◆ The input

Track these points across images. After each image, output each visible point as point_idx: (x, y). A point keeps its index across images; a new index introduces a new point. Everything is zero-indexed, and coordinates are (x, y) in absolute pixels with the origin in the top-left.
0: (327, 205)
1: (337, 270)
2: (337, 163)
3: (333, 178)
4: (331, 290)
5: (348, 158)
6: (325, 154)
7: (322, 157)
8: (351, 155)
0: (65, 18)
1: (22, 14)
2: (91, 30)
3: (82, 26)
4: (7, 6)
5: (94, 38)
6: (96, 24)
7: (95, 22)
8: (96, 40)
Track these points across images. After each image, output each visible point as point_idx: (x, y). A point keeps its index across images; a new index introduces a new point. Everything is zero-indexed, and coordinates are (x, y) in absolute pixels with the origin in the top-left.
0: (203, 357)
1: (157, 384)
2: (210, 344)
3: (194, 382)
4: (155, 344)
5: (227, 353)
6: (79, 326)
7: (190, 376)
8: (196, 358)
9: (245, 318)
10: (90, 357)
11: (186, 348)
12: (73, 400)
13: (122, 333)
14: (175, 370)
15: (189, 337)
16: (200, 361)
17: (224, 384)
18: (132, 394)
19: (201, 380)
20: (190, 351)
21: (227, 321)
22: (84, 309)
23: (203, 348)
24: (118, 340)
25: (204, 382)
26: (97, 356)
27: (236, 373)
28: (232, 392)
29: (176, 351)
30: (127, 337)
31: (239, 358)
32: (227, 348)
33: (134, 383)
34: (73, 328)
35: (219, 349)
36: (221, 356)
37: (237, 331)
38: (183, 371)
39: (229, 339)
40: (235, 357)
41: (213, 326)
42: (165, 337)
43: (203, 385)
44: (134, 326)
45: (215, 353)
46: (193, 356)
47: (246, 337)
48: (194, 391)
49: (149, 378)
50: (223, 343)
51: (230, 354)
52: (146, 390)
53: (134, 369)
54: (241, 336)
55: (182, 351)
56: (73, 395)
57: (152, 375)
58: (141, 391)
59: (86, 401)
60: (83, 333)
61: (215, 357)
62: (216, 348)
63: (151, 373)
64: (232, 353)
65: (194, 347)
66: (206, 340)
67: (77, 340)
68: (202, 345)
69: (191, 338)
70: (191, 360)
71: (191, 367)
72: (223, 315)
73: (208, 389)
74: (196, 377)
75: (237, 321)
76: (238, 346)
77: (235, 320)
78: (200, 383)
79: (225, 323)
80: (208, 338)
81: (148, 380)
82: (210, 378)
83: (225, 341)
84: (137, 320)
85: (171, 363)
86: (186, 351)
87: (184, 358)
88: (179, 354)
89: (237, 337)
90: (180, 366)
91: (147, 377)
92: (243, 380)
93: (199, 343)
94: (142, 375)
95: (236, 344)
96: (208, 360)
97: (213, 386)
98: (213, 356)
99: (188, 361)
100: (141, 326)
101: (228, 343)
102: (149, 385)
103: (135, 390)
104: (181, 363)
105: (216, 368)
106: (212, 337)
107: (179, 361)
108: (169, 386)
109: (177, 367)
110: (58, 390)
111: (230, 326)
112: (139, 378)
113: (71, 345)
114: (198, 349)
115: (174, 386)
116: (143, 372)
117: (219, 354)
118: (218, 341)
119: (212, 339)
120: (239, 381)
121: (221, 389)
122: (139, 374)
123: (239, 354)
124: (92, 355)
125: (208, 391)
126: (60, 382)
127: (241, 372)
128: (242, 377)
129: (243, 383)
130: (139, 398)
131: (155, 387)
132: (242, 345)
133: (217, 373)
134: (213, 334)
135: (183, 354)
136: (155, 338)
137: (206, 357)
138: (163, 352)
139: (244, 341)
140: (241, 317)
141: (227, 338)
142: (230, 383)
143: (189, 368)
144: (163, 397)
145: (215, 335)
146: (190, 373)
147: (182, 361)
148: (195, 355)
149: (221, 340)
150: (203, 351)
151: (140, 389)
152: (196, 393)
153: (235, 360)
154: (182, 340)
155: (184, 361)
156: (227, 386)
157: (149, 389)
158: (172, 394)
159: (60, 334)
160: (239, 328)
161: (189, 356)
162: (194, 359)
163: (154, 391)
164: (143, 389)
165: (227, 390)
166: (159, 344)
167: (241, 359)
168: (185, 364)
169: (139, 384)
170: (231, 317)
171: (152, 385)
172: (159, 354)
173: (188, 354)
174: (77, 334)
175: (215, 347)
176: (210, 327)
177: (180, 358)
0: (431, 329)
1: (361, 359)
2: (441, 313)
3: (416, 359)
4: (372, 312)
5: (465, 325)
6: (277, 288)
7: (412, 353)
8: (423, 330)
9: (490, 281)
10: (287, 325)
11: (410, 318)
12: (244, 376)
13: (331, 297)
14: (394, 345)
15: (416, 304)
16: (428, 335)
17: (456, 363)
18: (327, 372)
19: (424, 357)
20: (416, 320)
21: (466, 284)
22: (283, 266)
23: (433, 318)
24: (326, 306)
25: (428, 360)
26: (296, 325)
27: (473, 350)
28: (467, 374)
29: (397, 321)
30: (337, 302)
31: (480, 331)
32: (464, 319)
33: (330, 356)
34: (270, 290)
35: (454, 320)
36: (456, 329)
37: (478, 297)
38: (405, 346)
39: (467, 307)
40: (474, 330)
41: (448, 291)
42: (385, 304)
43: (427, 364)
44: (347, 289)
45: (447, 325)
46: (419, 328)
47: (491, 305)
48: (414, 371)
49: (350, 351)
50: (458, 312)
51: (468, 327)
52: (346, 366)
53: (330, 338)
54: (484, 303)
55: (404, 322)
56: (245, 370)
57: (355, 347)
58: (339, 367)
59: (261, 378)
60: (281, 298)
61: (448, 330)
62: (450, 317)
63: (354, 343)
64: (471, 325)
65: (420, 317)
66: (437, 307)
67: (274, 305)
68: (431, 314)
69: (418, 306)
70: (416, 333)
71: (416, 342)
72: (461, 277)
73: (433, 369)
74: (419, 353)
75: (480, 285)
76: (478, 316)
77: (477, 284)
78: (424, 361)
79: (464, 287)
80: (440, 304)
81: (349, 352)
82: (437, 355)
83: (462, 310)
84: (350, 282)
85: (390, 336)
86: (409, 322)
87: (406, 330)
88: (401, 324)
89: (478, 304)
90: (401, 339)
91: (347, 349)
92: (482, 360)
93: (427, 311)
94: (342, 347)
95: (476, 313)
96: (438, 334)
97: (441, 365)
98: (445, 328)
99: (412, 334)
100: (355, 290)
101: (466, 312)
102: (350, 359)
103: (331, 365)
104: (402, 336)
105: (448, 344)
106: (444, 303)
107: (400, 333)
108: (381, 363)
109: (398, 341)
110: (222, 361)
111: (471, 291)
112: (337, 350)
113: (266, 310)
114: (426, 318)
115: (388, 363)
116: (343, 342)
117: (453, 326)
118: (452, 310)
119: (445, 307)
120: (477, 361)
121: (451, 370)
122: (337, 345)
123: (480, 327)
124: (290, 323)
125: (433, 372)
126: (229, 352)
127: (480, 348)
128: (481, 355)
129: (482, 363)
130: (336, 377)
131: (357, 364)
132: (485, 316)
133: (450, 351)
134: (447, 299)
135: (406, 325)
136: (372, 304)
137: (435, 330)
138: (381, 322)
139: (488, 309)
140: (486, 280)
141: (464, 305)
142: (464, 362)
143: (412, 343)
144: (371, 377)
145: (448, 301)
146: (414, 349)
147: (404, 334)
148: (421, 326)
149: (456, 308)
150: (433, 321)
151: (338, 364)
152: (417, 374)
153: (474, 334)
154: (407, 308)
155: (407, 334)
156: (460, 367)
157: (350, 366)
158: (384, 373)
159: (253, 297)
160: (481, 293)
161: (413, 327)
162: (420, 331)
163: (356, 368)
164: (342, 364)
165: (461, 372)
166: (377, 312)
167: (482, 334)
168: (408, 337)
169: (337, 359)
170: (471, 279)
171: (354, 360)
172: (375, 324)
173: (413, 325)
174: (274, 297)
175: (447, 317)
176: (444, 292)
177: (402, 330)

◆ Your goal
Beginning at the first line of the records, retype exactly every line up to and including the one with "5: (227, 353)".

◆ Response to the exercise
Track these points across images. After each image, output each visible point as point_idx: (x, y). A point keeps its index across images; a new index introduces a new point. Everything is zero-indexed, and coordinates are (x, y) in absolute pixels with the origin in the top-left.
0: (327, 205)
1: (337, 270)
2: (337, 163)
3: (333, 178)
4: (331, 290)
5: (348, 158)
6: (325, 154)
7: (322, 157)
8: (351, 155)
0: (65, 18)
1: (22, 14)
2: (91, 30)
3: (82, 26)
4: (7, 6)
5: (94, 38)
6: (96, 24)
7: (95, 22)
8: (96, 40)
Track these points across images. After each image, output each visible point as point_idx: (x, y). A point keeps its index across images; a new index introduces a new point. Everything is zero-indexed, and coordinates are (x, y) in absolute pixels with the origin in the top-left.
0: (203, 357)
1: (157, 384)
2: (210, 344)
3: (194, 382)
4: (155, 344)
5: (227, 353)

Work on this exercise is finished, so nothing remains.